Write out the lines of the material below exactly, beginning at the line with "village shops often" and stopping after the line with "Thursday, August 1, 2019", and leave out the pictures.

* [ENTRIES SUPPLIED]
=-=-=-=-=
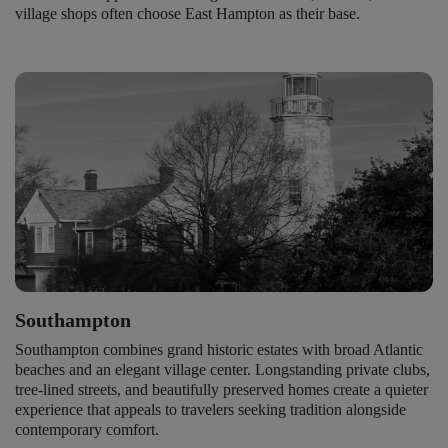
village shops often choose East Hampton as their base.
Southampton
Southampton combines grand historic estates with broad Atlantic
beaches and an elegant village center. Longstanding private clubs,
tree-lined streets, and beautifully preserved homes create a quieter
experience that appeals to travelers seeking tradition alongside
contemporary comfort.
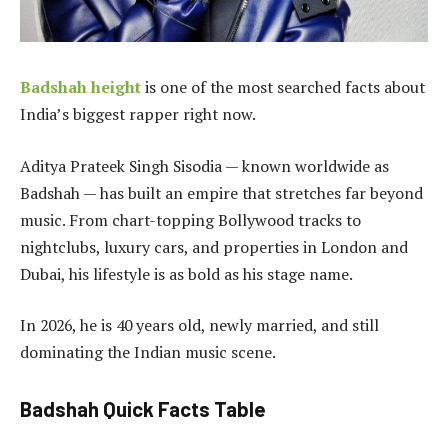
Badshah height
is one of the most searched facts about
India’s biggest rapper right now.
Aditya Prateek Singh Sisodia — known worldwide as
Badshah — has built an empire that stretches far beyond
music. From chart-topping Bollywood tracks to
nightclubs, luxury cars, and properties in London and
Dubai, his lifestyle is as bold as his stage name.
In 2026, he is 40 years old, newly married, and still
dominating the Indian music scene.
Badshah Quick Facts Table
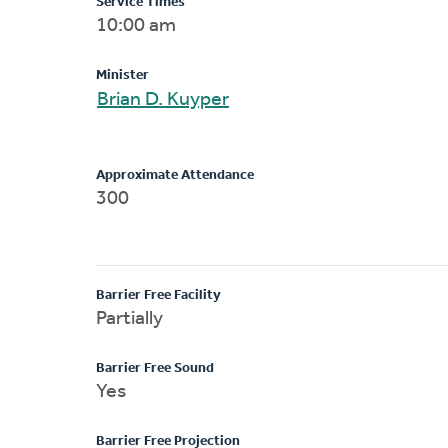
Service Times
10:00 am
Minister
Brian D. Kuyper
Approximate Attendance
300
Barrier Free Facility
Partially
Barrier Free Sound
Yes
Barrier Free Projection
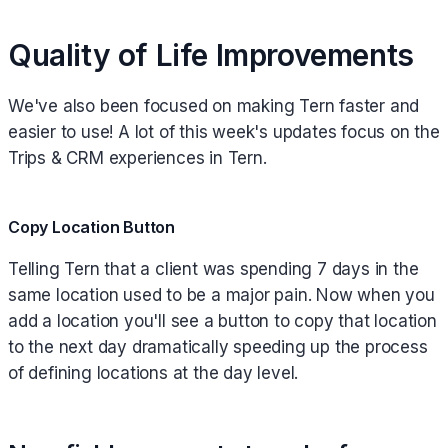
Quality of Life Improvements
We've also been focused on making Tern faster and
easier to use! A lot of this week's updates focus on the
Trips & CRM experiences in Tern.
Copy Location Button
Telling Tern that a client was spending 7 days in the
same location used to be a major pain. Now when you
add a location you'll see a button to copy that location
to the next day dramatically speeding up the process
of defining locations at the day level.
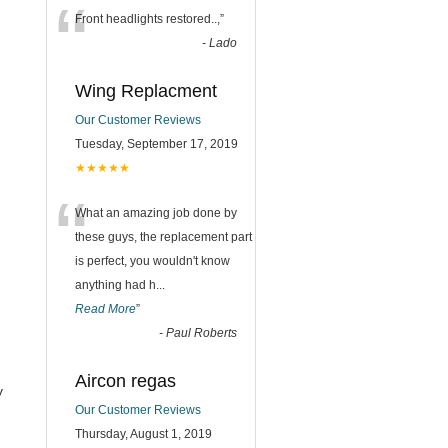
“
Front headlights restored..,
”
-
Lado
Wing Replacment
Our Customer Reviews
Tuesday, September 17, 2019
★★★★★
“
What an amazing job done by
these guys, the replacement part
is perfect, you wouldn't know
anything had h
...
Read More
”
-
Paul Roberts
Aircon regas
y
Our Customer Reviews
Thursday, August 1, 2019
=-=-=-=-=
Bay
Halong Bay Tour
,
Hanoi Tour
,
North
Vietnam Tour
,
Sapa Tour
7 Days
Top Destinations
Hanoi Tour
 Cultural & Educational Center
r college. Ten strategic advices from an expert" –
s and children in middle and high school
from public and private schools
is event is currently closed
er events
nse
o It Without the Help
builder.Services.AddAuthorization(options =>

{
=-=-=-=-=
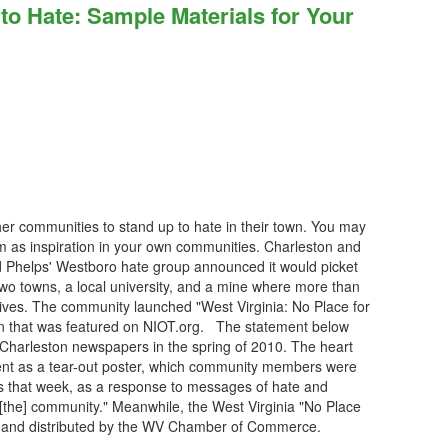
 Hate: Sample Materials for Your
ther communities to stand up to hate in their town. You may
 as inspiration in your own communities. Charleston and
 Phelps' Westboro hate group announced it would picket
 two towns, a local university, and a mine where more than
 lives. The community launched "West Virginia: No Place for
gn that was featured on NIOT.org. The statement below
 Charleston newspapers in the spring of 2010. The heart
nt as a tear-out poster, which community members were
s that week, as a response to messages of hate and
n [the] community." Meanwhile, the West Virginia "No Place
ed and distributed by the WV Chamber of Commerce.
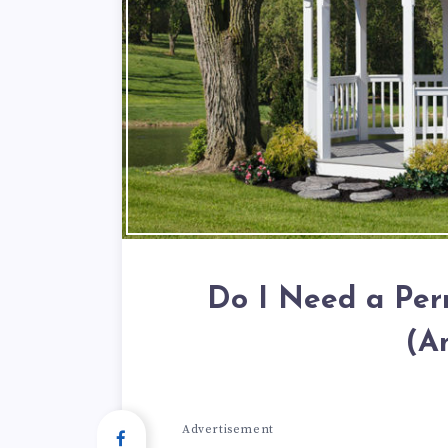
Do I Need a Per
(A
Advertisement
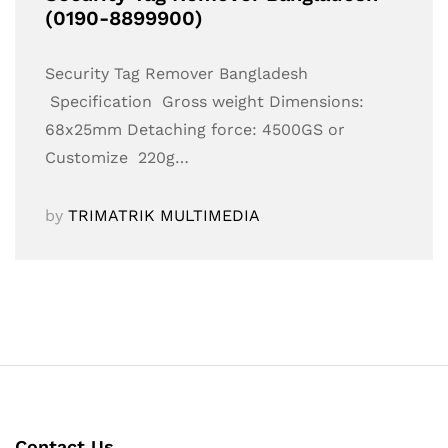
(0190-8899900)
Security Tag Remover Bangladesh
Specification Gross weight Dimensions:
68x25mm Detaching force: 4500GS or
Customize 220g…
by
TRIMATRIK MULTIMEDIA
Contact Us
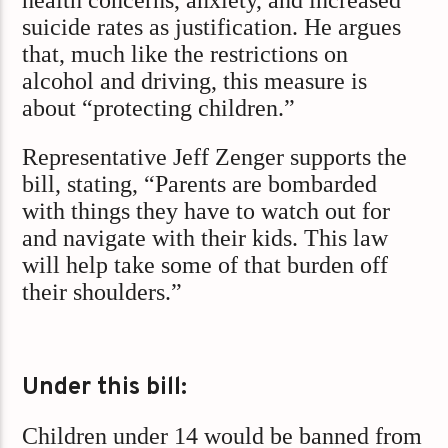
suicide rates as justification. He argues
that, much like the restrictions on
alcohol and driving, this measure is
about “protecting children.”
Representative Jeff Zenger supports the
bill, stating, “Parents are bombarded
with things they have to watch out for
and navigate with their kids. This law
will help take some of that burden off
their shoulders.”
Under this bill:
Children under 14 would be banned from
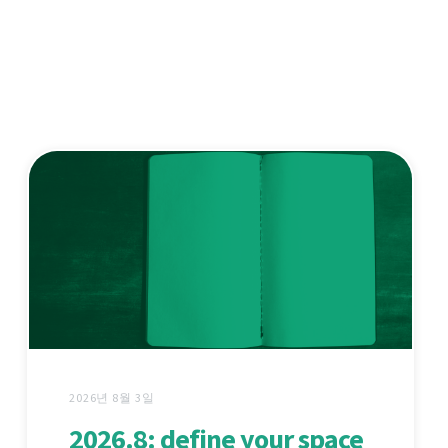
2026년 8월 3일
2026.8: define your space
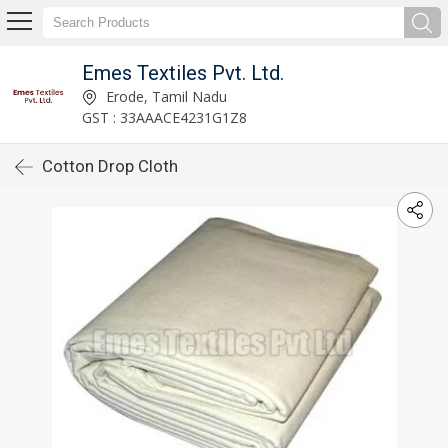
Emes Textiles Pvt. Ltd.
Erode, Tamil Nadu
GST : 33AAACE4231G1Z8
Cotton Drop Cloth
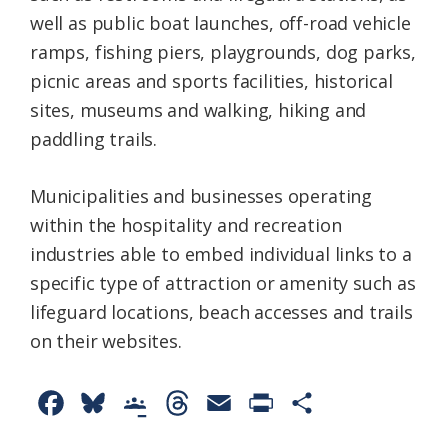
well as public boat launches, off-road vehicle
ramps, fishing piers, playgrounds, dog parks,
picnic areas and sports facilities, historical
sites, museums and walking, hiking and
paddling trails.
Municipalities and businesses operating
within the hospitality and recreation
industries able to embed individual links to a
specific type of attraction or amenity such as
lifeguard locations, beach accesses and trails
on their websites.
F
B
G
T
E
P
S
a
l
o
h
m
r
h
=-=-=-=-=
* [EXERCISE RESULT]
village shops often choose East Hampton as their base.
Southampton
Southampton combines grand historic estates with broad Atlantic
beaches and an elegant village center. Longstanding private clubs,
tree-lined streets, and beautifully preserved homes create a quieter
experience that appeals to travelers seeking tradition alongside
contemporary comfort.
Badshah height
is one of the most searched facts about
India’s biggest rapper right now.
Aditya Prateek Singh Sisodia — known worldwide as
Badshah — has built an empire that stretches far beyond
music. From chart-topping Bollywood tracks to
nightclubs, luxury cars, and properties in London and
Dubai, his lifestyle is as bold as his stage name.
In 2026, he is 40 years old, newly married, and still
dominating the Indian music scene.
Badshah Quick Facts Table
Service Times
10:00 am
Minister
Brian D. Kuyper
Approximate Attendance
300
Barrier Free Facility
Partially
Barrier Free Sound
Yes
Barrier Free Projection
Quality of Life Improvements
We've also been focused on making Tern faster and
easier to use! A lot of this week's updates focus on the
Trips & CRM experiences in Tern.
Copy Location Button
Telling Tern that a client was spending 7 days in the
same location used to be a major pain. Now when you
add a location you'll see a button to copy that location
to the next day dramatically speeding up the process
of defining locations at the day level.
“
Front headlights restored..,
”
-
Lado
Wing Replacment
Our Customer Reviews
Tuesday, September 17, 2019
★★★★★
“
What an amazing job done by
these guys, the replacement part
is perfect, you wouldn't know
anything had h
...
Read More
”
-
Paul Roberts
Aircon regas
y
Our Customer Reviews
Thursday, August 1, 2019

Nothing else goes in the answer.